__What to work on__
Scan the entries and copy each line where the word "input" is present.

__Dataset records__
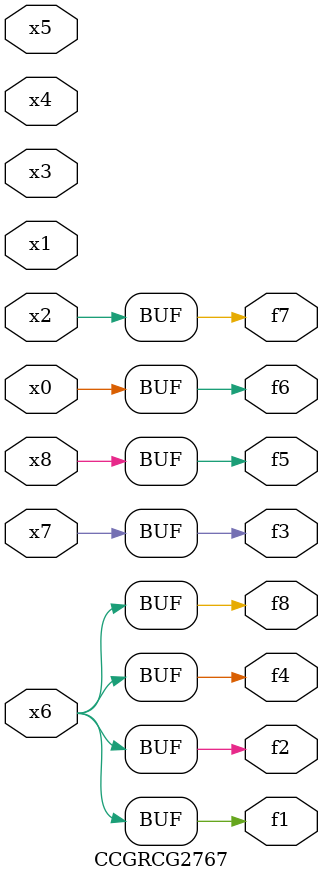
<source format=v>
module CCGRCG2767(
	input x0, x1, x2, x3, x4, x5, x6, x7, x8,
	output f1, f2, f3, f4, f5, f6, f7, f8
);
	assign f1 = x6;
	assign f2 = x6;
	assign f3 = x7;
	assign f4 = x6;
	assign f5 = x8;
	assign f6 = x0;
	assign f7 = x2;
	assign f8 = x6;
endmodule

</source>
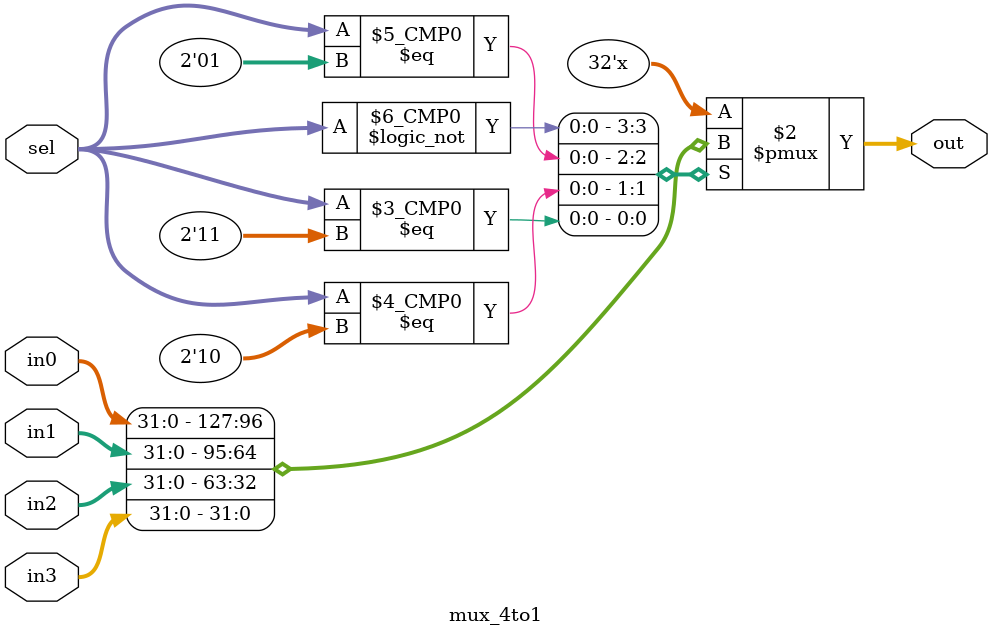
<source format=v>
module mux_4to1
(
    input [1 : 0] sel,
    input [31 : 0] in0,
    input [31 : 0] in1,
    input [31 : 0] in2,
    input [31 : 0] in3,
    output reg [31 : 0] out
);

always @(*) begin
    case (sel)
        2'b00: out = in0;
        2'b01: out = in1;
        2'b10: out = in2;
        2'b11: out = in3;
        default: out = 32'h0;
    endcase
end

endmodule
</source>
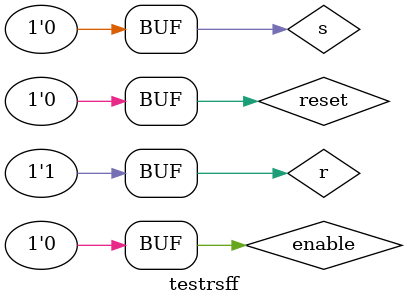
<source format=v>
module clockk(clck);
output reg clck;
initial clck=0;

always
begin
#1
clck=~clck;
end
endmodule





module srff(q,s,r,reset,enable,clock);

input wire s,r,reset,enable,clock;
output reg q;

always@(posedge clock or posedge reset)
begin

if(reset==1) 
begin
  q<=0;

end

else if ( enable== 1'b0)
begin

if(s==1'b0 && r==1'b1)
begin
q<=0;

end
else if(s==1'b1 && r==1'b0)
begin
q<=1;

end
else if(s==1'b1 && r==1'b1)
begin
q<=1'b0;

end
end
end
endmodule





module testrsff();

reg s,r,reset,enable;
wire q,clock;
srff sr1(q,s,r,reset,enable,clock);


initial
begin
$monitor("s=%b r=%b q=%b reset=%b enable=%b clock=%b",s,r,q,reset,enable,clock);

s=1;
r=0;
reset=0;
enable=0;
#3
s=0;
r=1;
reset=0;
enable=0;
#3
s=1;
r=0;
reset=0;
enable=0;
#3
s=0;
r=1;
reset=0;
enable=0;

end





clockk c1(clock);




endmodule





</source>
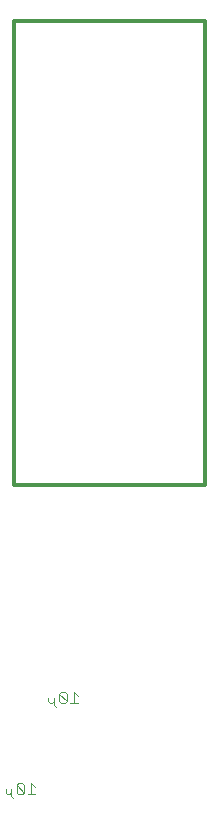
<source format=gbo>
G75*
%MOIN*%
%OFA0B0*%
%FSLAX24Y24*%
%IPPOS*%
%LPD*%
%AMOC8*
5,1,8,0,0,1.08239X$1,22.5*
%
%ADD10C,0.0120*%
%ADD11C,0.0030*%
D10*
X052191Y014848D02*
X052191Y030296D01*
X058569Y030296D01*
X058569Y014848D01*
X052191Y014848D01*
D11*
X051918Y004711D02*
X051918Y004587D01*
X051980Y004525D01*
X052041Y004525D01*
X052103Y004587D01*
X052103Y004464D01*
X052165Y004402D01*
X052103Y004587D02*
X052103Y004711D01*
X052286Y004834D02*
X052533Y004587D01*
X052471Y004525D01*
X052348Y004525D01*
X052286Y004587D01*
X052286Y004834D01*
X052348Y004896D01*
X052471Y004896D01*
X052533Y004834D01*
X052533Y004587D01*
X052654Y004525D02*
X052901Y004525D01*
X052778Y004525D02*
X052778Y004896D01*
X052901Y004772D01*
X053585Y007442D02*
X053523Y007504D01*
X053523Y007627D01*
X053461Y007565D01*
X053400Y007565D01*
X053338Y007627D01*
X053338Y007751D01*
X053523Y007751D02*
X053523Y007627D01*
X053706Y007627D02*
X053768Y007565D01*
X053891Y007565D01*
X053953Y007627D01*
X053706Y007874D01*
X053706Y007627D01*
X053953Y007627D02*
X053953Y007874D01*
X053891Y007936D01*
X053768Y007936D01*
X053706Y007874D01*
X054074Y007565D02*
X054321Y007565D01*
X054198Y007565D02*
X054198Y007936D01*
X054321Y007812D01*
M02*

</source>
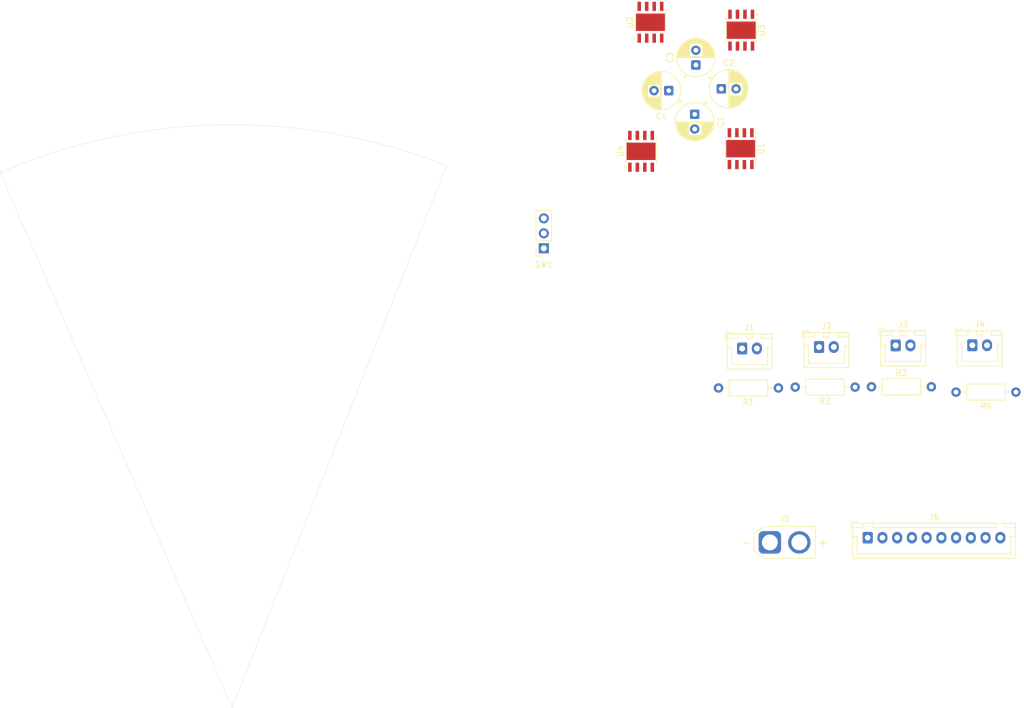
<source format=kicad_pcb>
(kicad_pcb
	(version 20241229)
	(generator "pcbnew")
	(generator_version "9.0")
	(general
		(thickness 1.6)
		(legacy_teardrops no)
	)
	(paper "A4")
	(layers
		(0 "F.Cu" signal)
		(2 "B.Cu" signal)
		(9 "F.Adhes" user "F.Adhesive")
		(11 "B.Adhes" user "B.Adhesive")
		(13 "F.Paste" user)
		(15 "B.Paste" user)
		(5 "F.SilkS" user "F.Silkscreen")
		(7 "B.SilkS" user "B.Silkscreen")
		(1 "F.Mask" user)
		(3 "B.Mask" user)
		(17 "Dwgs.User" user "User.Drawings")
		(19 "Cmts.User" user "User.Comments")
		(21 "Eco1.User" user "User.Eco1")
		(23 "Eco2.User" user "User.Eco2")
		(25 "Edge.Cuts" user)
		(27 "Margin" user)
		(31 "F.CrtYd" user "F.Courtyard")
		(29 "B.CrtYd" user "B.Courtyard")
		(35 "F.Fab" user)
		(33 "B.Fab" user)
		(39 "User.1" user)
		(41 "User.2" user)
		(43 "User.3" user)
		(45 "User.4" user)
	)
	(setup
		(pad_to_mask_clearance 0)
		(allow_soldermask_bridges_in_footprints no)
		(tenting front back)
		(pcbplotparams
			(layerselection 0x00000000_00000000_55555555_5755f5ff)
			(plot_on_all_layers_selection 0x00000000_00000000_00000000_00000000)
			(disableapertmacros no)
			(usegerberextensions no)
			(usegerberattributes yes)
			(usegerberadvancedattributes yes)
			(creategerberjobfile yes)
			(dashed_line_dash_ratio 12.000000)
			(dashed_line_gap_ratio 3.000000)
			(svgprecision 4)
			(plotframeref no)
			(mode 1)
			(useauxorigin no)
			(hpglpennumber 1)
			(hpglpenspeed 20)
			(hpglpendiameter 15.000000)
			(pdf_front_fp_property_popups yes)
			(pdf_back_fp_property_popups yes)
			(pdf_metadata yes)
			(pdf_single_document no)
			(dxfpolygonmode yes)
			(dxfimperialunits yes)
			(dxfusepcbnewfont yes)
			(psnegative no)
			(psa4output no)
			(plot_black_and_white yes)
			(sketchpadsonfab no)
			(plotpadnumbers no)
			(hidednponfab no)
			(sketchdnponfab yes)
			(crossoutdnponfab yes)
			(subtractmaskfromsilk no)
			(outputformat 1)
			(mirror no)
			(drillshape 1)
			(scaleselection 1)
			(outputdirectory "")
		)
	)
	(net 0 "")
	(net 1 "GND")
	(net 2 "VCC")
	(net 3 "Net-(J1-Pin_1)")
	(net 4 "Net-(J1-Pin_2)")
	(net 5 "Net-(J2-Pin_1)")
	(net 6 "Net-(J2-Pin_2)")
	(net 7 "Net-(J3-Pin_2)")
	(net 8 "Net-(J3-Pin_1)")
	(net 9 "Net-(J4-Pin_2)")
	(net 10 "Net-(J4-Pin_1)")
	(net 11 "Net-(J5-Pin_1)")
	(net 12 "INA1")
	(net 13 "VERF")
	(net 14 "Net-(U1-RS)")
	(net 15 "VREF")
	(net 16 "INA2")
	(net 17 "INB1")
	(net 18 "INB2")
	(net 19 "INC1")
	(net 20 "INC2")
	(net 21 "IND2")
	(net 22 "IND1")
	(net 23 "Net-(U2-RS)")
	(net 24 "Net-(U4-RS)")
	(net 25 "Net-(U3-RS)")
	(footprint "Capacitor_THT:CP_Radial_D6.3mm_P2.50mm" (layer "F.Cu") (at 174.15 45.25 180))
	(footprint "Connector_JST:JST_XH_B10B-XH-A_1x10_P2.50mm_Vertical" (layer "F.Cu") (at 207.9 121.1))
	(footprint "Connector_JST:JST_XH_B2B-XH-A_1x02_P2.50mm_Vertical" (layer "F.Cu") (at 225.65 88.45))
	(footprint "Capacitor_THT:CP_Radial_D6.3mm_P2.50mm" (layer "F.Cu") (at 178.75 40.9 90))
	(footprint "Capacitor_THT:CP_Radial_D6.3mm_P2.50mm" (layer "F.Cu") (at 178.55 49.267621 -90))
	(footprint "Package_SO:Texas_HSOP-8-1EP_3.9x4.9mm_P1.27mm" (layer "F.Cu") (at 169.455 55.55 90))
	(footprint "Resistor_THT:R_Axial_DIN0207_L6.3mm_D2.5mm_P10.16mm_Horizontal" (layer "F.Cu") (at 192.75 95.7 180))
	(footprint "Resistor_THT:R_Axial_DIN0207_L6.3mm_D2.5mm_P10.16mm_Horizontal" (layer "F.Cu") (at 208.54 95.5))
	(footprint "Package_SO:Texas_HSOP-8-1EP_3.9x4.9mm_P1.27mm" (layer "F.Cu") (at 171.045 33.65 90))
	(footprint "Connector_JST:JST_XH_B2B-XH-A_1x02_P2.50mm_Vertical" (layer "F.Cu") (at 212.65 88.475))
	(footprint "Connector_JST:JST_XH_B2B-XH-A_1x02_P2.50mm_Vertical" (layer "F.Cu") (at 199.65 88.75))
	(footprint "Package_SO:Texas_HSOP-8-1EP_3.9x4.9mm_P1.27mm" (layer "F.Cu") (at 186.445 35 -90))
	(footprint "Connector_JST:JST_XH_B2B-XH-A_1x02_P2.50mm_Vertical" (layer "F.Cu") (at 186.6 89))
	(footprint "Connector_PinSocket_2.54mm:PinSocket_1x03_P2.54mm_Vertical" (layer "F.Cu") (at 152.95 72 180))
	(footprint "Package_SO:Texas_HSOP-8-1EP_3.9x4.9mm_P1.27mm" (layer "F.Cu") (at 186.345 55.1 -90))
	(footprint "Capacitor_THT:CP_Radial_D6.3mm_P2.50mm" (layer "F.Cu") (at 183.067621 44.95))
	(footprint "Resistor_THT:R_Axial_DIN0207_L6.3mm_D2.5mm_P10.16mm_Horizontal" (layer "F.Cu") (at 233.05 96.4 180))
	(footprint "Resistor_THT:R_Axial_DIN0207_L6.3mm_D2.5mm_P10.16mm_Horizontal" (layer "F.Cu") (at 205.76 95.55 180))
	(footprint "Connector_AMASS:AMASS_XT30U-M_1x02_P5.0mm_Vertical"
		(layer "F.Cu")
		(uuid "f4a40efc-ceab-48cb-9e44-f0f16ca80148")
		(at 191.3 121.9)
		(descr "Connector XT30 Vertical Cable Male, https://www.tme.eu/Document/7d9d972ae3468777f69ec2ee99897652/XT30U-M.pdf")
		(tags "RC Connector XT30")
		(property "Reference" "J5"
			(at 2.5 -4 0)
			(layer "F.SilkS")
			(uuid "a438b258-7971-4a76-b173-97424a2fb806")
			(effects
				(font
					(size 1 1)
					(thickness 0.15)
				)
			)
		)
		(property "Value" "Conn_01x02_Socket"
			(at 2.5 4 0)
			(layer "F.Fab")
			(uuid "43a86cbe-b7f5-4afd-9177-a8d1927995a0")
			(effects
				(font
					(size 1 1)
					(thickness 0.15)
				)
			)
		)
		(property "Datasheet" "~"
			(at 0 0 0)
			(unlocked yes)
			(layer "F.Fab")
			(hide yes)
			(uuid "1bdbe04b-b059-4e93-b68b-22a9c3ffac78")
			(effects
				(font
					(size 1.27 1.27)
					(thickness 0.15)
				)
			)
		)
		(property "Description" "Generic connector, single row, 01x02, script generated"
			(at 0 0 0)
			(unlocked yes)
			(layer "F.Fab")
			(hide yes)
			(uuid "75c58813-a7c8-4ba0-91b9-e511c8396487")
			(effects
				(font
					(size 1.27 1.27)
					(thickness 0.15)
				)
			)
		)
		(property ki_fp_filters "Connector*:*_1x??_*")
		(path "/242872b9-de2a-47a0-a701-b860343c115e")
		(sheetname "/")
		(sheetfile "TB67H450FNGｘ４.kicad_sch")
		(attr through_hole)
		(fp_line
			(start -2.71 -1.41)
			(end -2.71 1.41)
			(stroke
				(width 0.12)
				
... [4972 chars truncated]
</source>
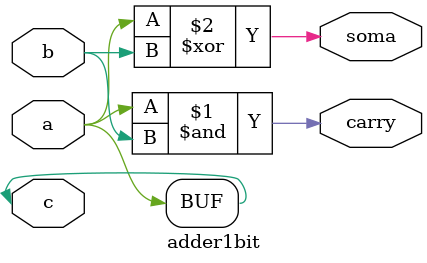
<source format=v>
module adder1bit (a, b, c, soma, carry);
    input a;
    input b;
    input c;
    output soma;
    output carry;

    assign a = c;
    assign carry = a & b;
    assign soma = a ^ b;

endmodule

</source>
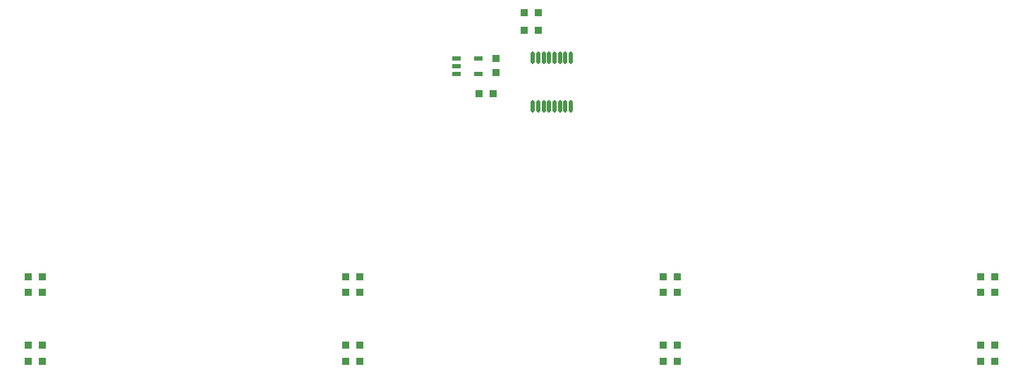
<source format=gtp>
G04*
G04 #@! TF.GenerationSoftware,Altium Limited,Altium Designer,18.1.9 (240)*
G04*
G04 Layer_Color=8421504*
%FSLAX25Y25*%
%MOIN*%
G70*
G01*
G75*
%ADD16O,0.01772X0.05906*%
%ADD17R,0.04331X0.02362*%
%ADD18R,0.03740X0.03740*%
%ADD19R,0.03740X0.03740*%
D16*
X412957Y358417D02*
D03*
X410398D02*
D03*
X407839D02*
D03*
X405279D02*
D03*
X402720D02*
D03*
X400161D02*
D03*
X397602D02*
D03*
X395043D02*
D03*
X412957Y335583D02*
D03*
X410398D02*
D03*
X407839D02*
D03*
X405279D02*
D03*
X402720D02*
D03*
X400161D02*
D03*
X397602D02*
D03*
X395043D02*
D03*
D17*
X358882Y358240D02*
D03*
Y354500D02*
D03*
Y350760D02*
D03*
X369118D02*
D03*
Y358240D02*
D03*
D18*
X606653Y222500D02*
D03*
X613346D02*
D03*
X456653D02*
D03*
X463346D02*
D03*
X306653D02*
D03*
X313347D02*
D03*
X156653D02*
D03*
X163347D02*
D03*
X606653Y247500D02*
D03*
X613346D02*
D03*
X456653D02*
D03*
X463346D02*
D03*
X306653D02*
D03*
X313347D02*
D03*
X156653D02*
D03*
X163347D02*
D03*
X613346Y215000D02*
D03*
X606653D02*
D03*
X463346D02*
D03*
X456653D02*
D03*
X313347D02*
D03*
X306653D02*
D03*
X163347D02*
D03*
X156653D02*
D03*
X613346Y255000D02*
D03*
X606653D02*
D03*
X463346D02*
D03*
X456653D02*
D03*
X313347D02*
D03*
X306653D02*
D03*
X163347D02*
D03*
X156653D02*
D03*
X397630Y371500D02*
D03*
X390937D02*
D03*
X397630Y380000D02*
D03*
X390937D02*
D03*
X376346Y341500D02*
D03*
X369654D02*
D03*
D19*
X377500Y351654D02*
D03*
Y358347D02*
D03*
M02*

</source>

__Result__
	input x0, x1, x2, x3, x4, x5, x6, x7, x8,
    input [1 : 0] sel,
    input [31 : 0] in0,
    input [31 : 0] in1,
    input [31 : 0] in2,
    input [31 : 0] in3,
input wire s,r,reset,enable,clock;
    input a;
    input b;
    input c;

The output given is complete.